Content starts
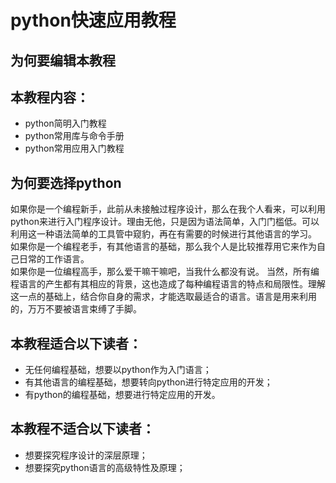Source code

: # python快速应用教程

## 为何要编辑本教程


## 本教程内容：
- python简明入门教程
- python常用库与命令手册
- python常用应用入门教程

## 为何要选择python
如果你是一个编程新手，此前从未接触过程序设计，那么在我个人看来，可以利用python来进行入门程序设计。理由无他，只是因为语法简单，入门门槛低。可以利用这一种语法简单的工具管中窥豹，再在有需要的时候进行其他语言的学习。  
如果你是一个编程老手，有其他语言的基础，那么我个人是比较推荐用它来作为自己日常的工作语言。  
如果你是一位编程高手，那么爱干嘛干嘛吧，当我什么都没有说。
当然，所有编程语言的产生都有其相应的背景，这也造成了每种编程语言的特点和局限性。理解这一点的基础上，结合你自身的需求，才能选取最适合的语言。语言是用来利用的，万万不要被语言束缚了手脚。

## 本教程适合以下读者：

- 无任何编程基础，想要以python作为入门语言；
- 有其他语言的编程基础，想要转向python进行特定应用的开发；
- 有python的编程基础，想要进行特定应用的开发。

## 本教程不适合以下读者：
- 想要探究程序设计的深层原理；
- 想要探究python语言的高级特性及原理；
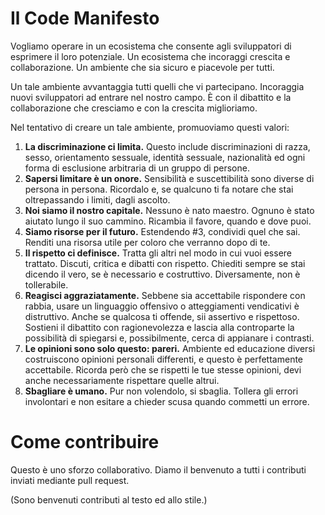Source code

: Il Code Manifesto
==================

Vogliamo operare in un ecosistema che consente agli sviluppatori di esprimere il loro potenziale. Un ecosistema che incoraggi crescita e collaborazione. Un ambiente che sia sicuro e piacevole per tutti.

Un tale ambiente avvantaggia tutti quelli che vi partecipano. Incoraggia nuovi sviluppatori ad entrare nel nostro campo. È con il dibattito e la collaborazione che cresciamo e con la crescita miglioriamo.

Nel tentativo di creare un tale ambiente, promuoviamo questi valori:

1. **La discriminazione ci limita.** Questo include discriminazioni di razza, sesso, orientamento sessuale, identità sessuale, nazionalità ed ogni forma di esclusione arbitraria di un gruppo di persone.
2. **Sapersi limitare è un onore.** Sensibilità e suscettibilità sono diverse di persona in persona. Ricordalo e, se qualcuno ti fa notare che stai oltrepassando i limiti, dagli ascolto.
3. **Noi siamo il nostro capitale.** Nessuno è nato maestro. Ognuno è stato aiutato lungo il suo cammino. Ricambia il favore, quando e dove puoi.
4. **Siamo risorse per il futuro.** Estendendo #3, condividi quel che sai. Renditi una risorsa utile per coloro che verranno dopo di te.
5. **Il rispetto ci definisce.** Tratta gli altri nel modo in cui vuoi essere trattato. Discuti, critica e dibatti con rispetto. Chiediti sempre se stai dicendo il vero, se è necessario e costruttivo. Diversamente, non è tollerabile.
6. **Reagisci aggraziatamente.** Sebbene sia accettabile rispondere con rabbia, usare un linguaggio offensivo o atteggiamenti vendicativi è distruttivo. Anche se qualcosa ti offende, sii assertivo e rispettoso. Sostieni il dibattito con ragionevolezza e lascia alla controparte la possibilità di spiegarsi e, possibilmente, cerca di appianare i contrasti.
7. **Le opinioni sono solo questo: pareri.** Ambiente ed educazione diversi costruiscono opinioni personali differenti, e questo è perfettamente accettabile. Ricorda però che se rispetti le tue stesse opinioni, devi anche necessariamente rispettare quelle altrui.
8. **Sbagliare è umano.** Pur non volendolo, si sbaglia. Tollera gli errori involontari e non esitare a chieder scusa quando commetti un errore.

Come contribuire
=================

Questo è uno sforzo collaborativo. Diamo il benvenuto a tutti i contributi inviati mediante pull request.

(Sono benvenuti contributi al testo ed allo stile.)
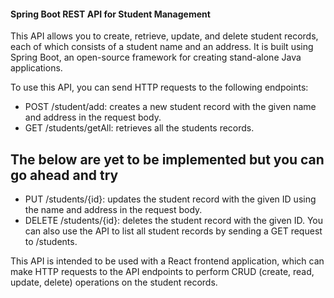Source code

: #### Spring Boot REST API for Student Management

This API allows you to create, retrieve, update, and delete student records, each of which consists of a student name and an address. It is built using Spring Boot, an open-source framework for creating stand-alone Java applications.

To use this API, you can send HTTP requests to the following endpoints:

* POST /student/add: creates a new student record with the given name and address in the request body.
* GET /students/getAll: retrieves all the students records.
## The below are yet to be implemented but you can go ahead and try
* PUT /students/{id}: updates the student record with the given ID using the name and address in the request body.
* DELETE /students/{id}: deletes the student record with the given ID.
You can also use the API to list all student records by sending a GET request to /students.

This API is intended to be used with a React frontend application, which can make HTTP requests to the API endpoints to perform CRUD (create, read, update, delete) operations on the student records.
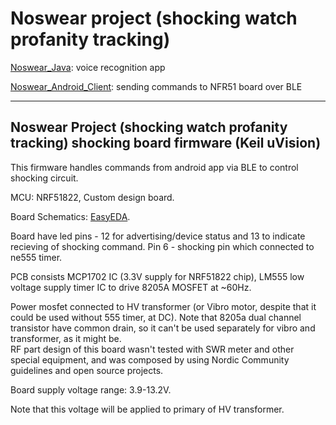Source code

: # Noswear project (shocking watch profanity tracking)  

[Noswear_Java](https://github.com/StarrLucky/Noswear_Java): voice recognition app  

[Noswear_Android_Client](https://github.com/StarrLucky/Noswear_Android_Client): sending commands to NFR51 board over BLE  

--- 

## Noswear Project (shocking watch profanity tracking) shocking board firmware (Keil uVision)

This firmware handles commands from android app via BLE to control shocking circuit. 

MCU: NRF51822, Custom design board.  

Board Schematics: [EasyEDA](https://easyeda.com/fxndstrs/Noswear_Shocking_Board).

Board have led pins - 12 for advertising/device status and 13 to indicate recieving of shocking command. Pin 6 - shocking pin which connected to ne555 timer.  

PCB consists MCP1702 IC (3.3V supply for NRF51822 chip),
LM555 low voltage supply timer IC to drive 8205A MOSFET at ~60Hz.    

Power mosfet connected to HV transformer (or Vibro motor, despite that it could be used without 555 timer, at DC). Note that 8205a dual channel transistor have common drain, so it can't be used separately for vibro and transformer, as it might be.    
RF part design of this board wasn't tested with SWR meter and other special equipment, and was composed by using Nordic Community guidelines and open source projects.  

Board supply voltage range: 3.9-13.2V.  

Note that this voltage will be applied to primary of HV transformer. 


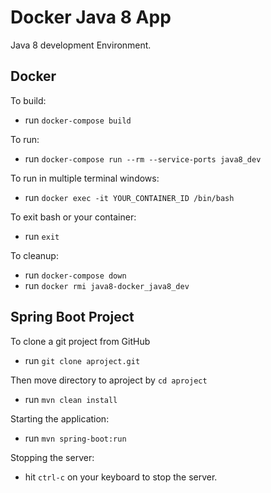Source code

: # Docker Java 8 App

Java 8 development Environment.

## Docker

To build:

- run `docker-compose build`

To run:

- run `docker-compose run --rm --service-ports java8_dev`

To run in multiple terminal windows:

- run `docker exec -it YOUR_CONTAINER_ID /bin/bash`

To exit bash or your container:

- run `exit`

To cleanup:

- run `docker-compose down`
- run `docker rmi java8-docker_java8_dev`

## Spring Boot Project

To clone a git project from GitHub

- run `git clone aproject.git`

Then move directory to aproject by `cd aproject` 

- run `mvn clean install`

Starting the application:

- run `mvn spring-boot:run`

Stopping the server:

- hit `ctrl-c` on your keyboard to stop the server.

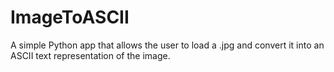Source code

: # ImageToASCII
A simple Python app that allows the user to load a .jpg and convert it into an ASCII text representation of the image.
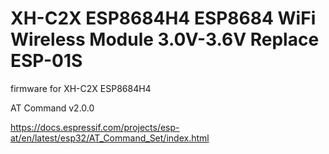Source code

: # XH-C2X ESP8684H4 ESP8684 WiFi Wireless Module 3.0V-3.6V Replace ESP-01S
firmware for XH-C2X ESP8684H4

AT Command v2.0.0

https://docs.espressif.com/projects/esp-at/en/latest/esp32/AT_Command_Set/index.html
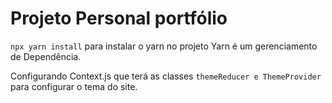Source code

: # Projeto Personal  portfólio

`npx yarn install` para instalar o yarn no projeto
Yarn é um gerenciamento de Dependência.

Configurando Context.js que terá as classes `themeReducer e ThemeProvider `para configurar o tema do site.
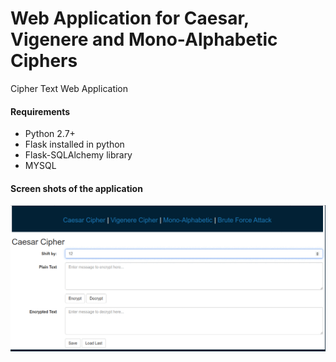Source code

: # Web Application for Caesar, Vigenere and Mono-Alphabetic Ciphers

Cipher Text Web Application

#### Requirements
- Python 2.7+
- Flask installed in python
- Flask-SQLAlchemy library
- MYSQL

#### Screen shots of the application
![Caesar Cipher](docs/caesar.gif)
Content ends
● **TASK GOAL**
Copy out the source text of every record above word for word, leaving out the pictures.

● **YOUR SOLUTION**
Source code

: # python快速应用教程

## 为何要编辑本教程


## 本教程内容：
- python简明入门教程
- python常用库与命令手册
- python常用应用入门教程

## 为何要选择python
如果你是一个编程新手，此前从未接触过程序设计，那么在我个人看来，可以利用python来进行入门程序设计。理由无他，只是因为语法简单，入门门槛低。可以利用这一种语法简单的工具管中窥豹，再在有需要的时候进行其他语言的学习。  
如果你是一个编程老手，有其他语言的基础，那么我个人是比较推荐用它来作为自己日常的工作语言。  
如果你是一位编程高手，那么爱干嘛干嘛吧，当我什么都没有说。
当然，所有编程语言的产生都有其相应的背景，这也造成了每种编程语言的特点和局限性。理解这一点的基础上，结合你自身的需求，才能选取最适合的语言。语言是用来利用的，万万不要被语言束缚了手脚。

## 本教程适合以下读者：

- 无任何编程基础，想要以python作为入门语言；
- 有其他语言的编程基础，想要转向python进行特定应用的开发；
- 有python的编程基础，想要进行特定应用的开发。

## 本教程不适合以下读者：
- 想要探究程序设计的深层原理；
- 想要探究python语言的高级特性及原理；
Source code

: Il Code Manifesto
==================

Vogliamo operare in un ecosistema che consente agli sviluppatori di esprimere il loro potenziale. Un ecosistema che incoraggi crescita e collaborazione. Un ambiente che sia sicuro e piacevole per tutti.

Un tale ambiente avvantaggia tutti quelli che vi partecipano. Incoraggia nuovi sviluppatori ad entrare nel nostro campo. È con il dibattito e la collaborazione che cresciamo e con la crescita miglioriamo.

Nel tentativo di creare un tale ambiente, promuoviamo questi valori:

1. **La discriminazione ci limita.** Questo include discriminazioni di razza, sesso, orientamento sessuale, identità sessuale, nazionalità ed ogni forma di esclusione arbitraria di un gruppo di persone.
2. **Sapersi limitare è un onore.** Sensibilità e suscettibilità sono diverse di persona in persona. Ricordalo e, se qualcuno ti fa notare che stai oltrepassando i limiti, dagli ascolto.
3. **Noi siamo il nostro capitale.** Nessuno è nato maestro. Ognuno è stato aiutato lungo il suo cammino. Ricambia il favore, quando e dove puoi.
4. **Siamo risorse per il futuro.** Estendendo #3, condividi quel che sai. Renditi una risorsa utile per coloro che verranno dopo di te.
5. **Il rispetto ci definisce.** Tratta gli altri nel modo in cui vuoi essere trattato. Discuti, critica e dibatti con rispetto. Chiediti sempre se stai dicendo il vero, se è necessario e costruttivo. Diversamente, non è tollerabile.
6. **Reagisci aggraziatamente.** Sebbene sia accettabile rispondere con rabbia, usare un linguaggio offensivo o atteggiamenti vendicativi è distruttivo. Anche se qualcosa ti offende, sii assertivo e rispettoso. Sostieni il dibattito con ragionevolezza e lascia alla controparte la possibilità di spiegarsi e, possibilmente, cerca di appianare i contrasti.
7. **Le opinioni sono solo questo: pareri.** Ambiente ed educazione diversi costruiscono opinioni personali differenti, e questo è perfettamente accettabile. Ricorda però che se rispetti le tue stesse opinioni, devi anche necessariamente rispettare quelle altrui.
8. **Sbagliare è umano.** Pur non volendolo, si sbaglia. Tollera gli errori involontari e non esitare a chieder scusa quando commetti un errore.

Come contribuire
=================

Questo è uno sforzo collaborativo. Diamo il benvenuto a tutti i contributi inviati mediante pull request.

(Sono benvenuti contributi al testo ed allo stile.)
Source code

: #### Spring Boot REST API for Student Management

This API allows you to create, retrieve, update, and delete student records, each of which consists of a student name and an address. It is built using Spring Boot, an open-source framework for creating stand-alone Java applications.

To use this API, you can send HTTP requests to the following endpoints:

* POST /student/add: creates a new student record with the given name and address in the request body.
* GET /students/getAll: retrieves all the students records.
## The below are yet to be implemented but you can go ahead and try
* PUT /students/{id}: updates the student record with the given ID using the name and address in the request body.
* DELETE /students/{id}: deletes the student record with the given ID.
You can also use the API to list all student records by sending a GET request to /students.

This API is intended to be used with a React frontend application, which can make HTTP requests to the API endpoints to perform CRUD (create, read, update, delete) operations on the student records.
Source code

: # Noswear project (shocking watch profanity tracking)  

[Noswear_Java](https://github.com/StarrLucky/Noswear_Java): voice recognition app  

[Noswear_Android_Client](https://github.com/StarrLucky/Noswear_Android_Client): sending commands to NFR51 board over BLE  

--- 

## Noswear Project (shocking watch profanity tracking) shocking board firmware (Keil uVision)

This firmware handles commands from android app via BLE to control shocking circuit. 

MCU: NRF51822, Custom design board.  

Board Schematics: [EasyEDA](https://easyeda.com/fxndstrs/Noswear_Shocking_Board).

Board have led pins - 12 for advertising/device status and 13 to indicate recieving of shocking command. Pin 6 - shocking pin which connected to ne555 timer.  

PCB consists MCP1702 IC (3.3V supply for NRF51822 chip),
LM555 low voltage supply timer IC to drive 8205A MOSFET at ~60Hz.    

Power mosfet connected to HV transformer (or Vibro motor, despite that it could be used without 555 timer, at DC). Note that 8205a dual channel transistor have common drain, so it can't be used separately for vibro and transformer, as it might be.    
RF part design of this board wasn't tested with SWR meter and other special equipment, and was composed by using Nordic Community guidelines and open source projects.  

Board supply voltage range: 3.9-13.2V.  

Note that this voltage will be applied to primary of HV transformer. 


Source code

: # Docker Java 8 App

Java 8 development Environment.

## Docker

To build:

- run `docker-compose build`

To run:

- run `docker-compose run --rm --service-ports java8_dev`

To run in multiple terminal windows:

- run `docker exec -it YOUR_CONTAINER_ID /bin/bash`

To exit bash or your container:

- run `exit`

To cleanup:

- run `docker-compose down`
- run `docker rmi java8-docker_java8_dev`

## Spring Boot Project

To clone a git project from GitHub

- run `git clone aproject.git`

Then move directory to aproject by `cd aproject` 

- run `mvn clean install`

Starting the application:

- run `mvn spring-boot:run`

Stopping the server:

- hit `ctrl-c` on your keyboard to stop the server.

Source code

: # ImageToASCII
A simple Python app that allows the user to load a .jpg and convert it into an ASCII text representation of the image.
Source code

: # XH-C2X ESP8684H4 ESP8684 WiFi Wireless Module 3.0V-3.6V Replace ESP-01S
firmware for XH-C2X ESP8684H4

AT Command v2.0.0

https://docs.espressif.com/projects/esp-at/en/latest/esp32/AT_Command_Set/index.html
Source code

: # Projeto Personal  portfólio

`npx yarn install` para instalar o yarn no projeto
Yarn é um gerenciamento de Dependência.

Configurando Context.js que terá as classes `themeReducer e ThemeProvider `para configurar o tema do site.
Source code

: # Web Application for Caesar, Vigenere and Mono-Alphabetic Ciphers

Cipher Text Web Application

#### Requirements
- Python 2.7+
- Flask installed in python
- Flask-SQLAlchemy library
- MYSQL

#### Screen shots of the application
![Caesar Cipher](docs/caesar.gif)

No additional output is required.